> **PROMPT 1**: List every person named in the passage on fictional computers.
> **PROMPT 2**: According to the passage on fictional computers, what instrument does the attractive neighbor in "Electric Dreams" play?
> **PROMPT 3**: Retype the passage on fictional computers from the words "WOPR (War Operations" up to and including the words "Banana Jr. 6000.".

> **EXCERPTED TEXT**:

******

WOPR (War Operations Plan Response). Once again, some idiot thinks it would be a terrific idea to put the nation’s nuclear arsenal under the control of a supercomputer. In John Badham’s 1983 movie “War Games,” a teenage (of course) hacker gets online access to the WOPR system and invites it to play Global Thermonuclear War, but after running through all the various scenarios, WOPR wisely realizes that thermonuclear war is a very strange game: “The only winning move is not to play.”

Banana Jr. 9000. In 1984, Berkeley Breathed parodied the first generation of Macintosh computers with the Banana Jr. 9000 in his comic strip “Bloom County.” The computer is also known as the Banana Jr. 6000.

Edgar. In the 1984 movie “Electric Dreams,” a personal computer (named Edgar) gets into a love triangle with its owner and an attractive neighbor who plays the cello. While the movie itself is mostly harmless and not on anyone’s must-see list, the soundtrack remains extremely listenable, especially the signature track, “Together In Electric Dreams” by Phil Oakey.

******

> **EXTRACTED RECORDS**:
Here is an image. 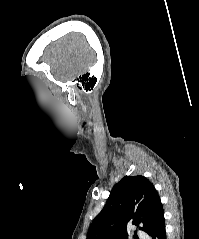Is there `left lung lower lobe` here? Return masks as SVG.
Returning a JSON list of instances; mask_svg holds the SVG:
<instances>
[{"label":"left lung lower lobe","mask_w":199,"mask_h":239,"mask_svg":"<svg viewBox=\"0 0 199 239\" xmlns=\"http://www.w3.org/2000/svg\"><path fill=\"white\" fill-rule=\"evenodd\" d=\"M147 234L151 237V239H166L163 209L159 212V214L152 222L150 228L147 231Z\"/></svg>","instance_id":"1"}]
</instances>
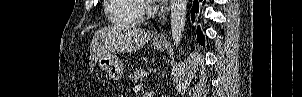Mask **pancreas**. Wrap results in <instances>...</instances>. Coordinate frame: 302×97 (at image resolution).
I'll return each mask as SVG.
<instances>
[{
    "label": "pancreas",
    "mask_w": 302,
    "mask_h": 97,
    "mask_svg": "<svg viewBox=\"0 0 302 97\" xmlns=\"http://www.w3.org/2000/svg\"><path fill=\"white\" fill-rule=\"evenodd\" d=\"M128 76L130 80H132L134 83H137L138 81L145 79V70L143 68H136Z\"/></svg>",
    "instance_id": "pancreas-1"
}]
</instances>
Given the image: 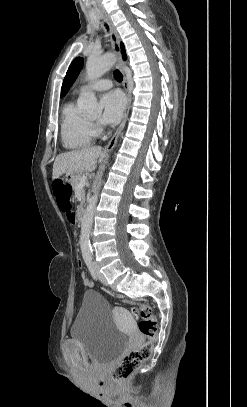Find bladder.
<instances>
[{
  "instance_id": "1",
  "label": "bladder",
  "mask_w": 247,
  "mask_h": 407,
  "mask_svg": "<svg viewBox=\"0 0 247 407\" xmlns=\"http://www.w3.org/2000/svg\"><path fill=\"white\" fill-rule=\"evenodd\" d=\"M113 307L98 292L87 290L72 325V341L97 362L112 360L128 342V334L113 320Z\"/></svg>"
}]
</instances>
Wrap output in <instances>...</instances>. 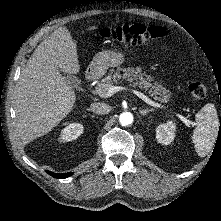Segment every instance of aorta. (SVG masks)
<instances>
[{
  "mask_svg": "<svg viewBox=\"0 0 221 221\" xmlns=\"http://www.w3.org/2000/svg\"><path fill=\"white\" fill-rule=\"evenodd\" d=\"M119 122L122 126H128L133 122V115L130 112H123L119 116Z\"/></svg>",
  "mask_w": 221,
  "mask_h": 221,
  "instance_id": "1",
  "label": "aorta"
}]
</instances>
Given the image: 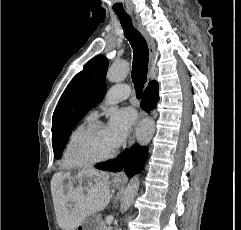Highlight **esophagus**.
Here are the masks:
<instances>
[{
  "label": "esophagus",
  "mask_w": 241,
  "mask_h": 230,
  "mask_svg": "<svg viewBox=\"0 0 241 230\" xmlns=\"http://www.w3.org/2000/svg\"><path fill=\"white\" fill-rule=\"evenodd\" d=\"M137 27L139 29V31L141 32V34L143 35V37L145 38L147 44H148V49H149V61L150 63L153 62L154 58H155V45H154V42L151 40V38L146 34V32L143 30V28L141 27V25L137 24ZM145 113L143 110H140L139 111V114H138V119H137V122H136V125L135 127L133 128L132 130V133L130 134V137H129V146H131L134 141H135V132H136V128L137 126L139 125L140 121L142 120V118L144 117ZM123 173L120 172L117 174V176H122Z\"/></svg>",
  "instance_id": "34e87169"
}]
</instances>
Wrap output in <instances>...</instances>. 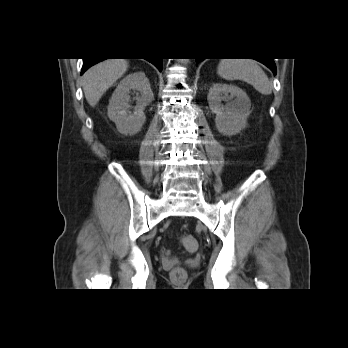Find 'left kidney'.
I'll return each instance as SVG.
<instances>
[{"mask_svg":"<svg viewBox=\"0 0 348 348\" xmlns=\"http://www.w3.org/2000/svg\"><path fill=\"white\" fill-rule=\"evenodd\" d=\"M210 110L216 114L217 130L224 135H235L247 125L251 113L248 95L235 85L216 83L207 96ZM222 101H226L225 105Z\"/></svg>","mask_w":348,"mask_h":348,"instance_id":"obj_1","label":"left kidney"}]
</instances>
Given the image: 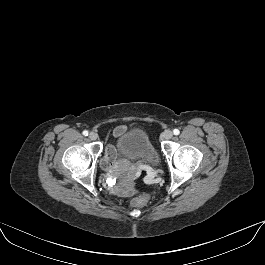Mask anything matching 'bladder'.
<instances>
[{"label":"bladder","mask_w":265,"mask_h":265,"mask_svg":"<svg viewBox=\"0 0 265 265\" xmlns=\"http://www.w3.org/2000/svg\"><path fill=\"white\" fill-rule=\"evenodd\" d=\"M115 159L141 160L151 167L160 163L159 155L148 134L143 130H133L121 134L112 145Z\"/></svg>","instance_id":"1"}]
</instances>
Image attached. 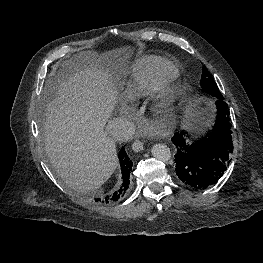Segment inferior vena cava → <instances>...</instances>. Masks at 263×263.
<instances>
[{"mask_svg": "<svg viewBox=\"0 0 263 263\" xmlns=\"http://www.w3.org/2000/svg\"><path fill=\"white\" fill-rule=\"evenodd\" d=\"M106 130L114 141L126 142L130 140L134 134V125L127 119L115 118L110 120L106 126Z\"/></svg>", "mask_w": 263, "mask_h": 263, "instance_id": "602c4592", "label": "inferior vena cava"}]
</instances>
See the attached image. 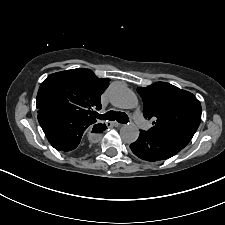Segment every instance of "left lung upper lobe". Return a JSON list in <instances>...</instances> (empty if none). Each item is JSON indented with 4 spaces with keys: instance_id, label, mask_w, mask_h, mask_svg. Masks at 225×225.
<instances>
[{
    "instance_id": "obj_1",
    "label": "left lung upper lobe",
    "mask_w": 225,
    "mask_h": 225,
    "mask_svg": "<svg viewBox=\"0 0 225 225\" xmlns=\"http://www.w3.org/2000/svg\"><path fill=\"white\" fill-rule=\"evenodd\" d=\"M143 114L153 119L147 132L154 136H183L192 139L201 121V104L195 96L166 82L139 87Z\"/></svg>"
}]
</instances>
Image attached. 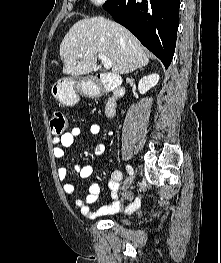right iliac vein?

******

> **WORKED SOLUTION 1**: John Badham, Berkeley Breathed, Phil Oakey

> **WORKED SOLUTION 2**: The cello.

> **WORKED SOLUTION 3**:
WOPR (War Operations Plan Response). Once again, some idiot thinks it would be a terrific idea to put the nation’s nuclear arsenal under the control of a supercomputer. In John Badham’s 1983 movie “War Games,” a teenage (of course) hacker gets online access to the WOPR system and invites it to play Global Thermonuclear War, but after running through all the various scenarios, WOPR wisely realizes that thermonuclear war is a very strange game: “The only winning move is not to play.”

Banana Jr. 9000. In 1984, Berkeley Breathed parodied the first generation of Macintosh computers with the Banana Jr. 9000 in his comic strip “Bloom County.” The computer is also known as the Banana Jr. 6000.